## START INFORMATION SHOWN

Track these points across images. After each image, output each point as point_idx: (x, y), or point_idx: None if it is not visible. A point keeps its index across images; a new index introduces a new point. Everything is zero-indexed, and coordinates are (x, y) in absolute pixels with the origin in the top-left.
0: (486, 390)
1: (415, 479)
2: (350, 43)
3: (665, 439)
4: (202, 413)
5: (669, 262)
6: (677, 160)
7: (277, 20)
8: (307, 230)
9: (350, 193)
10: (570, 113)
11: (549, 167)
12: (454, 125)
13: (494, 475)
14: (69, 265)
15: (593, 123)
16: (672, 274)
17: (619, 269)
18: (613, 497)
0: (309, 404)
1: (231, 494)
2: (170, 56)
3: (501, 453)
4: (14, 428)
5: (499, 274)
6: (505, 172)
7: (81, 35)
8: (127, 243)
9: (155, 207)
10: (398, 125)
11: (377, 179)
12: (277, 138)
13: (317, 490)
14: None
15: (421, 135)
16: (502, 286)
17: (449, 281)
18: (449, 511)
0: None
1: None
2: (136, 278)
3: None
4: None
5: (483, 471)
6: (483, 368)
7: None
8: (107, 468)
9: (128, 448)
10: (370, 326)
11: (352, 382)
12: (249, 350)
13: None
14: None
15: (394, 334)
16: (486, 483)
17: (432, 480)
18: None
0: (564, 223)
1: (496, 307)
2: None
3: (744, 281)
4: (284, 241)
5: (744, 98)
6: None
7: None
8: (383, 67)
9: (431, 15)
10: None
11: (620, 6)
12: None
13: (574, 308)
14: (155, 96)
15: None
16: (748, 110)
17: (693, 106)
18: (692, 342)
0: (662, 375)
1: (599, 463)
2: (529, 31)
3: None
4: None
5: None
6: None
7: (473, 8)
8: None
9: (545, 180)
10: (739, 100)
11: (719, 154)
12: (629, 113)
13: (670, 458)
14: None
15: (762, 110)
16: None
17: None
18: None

## END INFORMATION SHOWN

● PROBLEM DETAILS
Edit the lines above so that "top-left" reads "upper-left", and leave everything else unchanged.

● RESULT OF THE TASK
Track these points across images. After each image, output each point as point_idx: (x, y), or point_idx: None if it is not visible. A point keeps its index across images; a new index introduces a new point. Everything is zero-indexed, and coordinates are (x, y) in absolute pixels with the origin in the upper-left.
0: (486, 390)
1: (415, 479)
2: (350, 43)
3: (665, 439)
4: (202, 413)
5: (669, 262)
6: (677, 160)
7: (277, 20)
8: (307, 230)
9: (350, 193)
10: (570, 113)
11: (549, 167)
12: (454, 125)
13: (494, 475)
14: (69, 265)
15: (593, 123)
16: (672, 274)
17: (619, 269)
18: (613, 497)
0: (309, 404)
1: (231, 494)
2: (170, 56)
3: (501, 453)
4: (14, 428)
5: (499, 274)
6: (505, 172)
7: (81, 35)
8: (127, 243)
9: (155, 207)
10: (398, 125)
11: (377, 179)
12: (277, 138)
13: (317, 490)
14: None
15: (421, 135)
16: (502, 286)
17: (449, 281)
18: (449, 511)
0: None
1: None
2: (136, 278)
3: None
4: None
5: (483, 471)
6: (483, 368)
7: None
8: (107, 468)
9: (128, 448)
10: (370, 326)
11: (352, 382)
12: (249, 350)
13: None
14: None
15: (394, 334)
16: (486, 483)
17: (432, 480)
18: None
0: (564, 223)
1: (496, 307)
2: None
3: (744, 281)
4: (284, 241)
5: (744, 98)
6: None
7: None
8: (383, 67)
9: (431, 15)
10: None
11: (620, 6)
12: None
13: (574, 308)
14: (155, 96)
15: None
16: (748, 110)
17: (693, 106)
18: (692, 342)
0: (662, 375)
1: (599, 463)
2: (529, 31)
3: None
4: None
5: None
6: None
7: (473, 8)
8: None
9: (545, 180)
10: (739, 100)
11: (719, 154)
12: (629, 113)
13: (670, 458)
14: None
15: (762, 110)
16: None
17: None
18: None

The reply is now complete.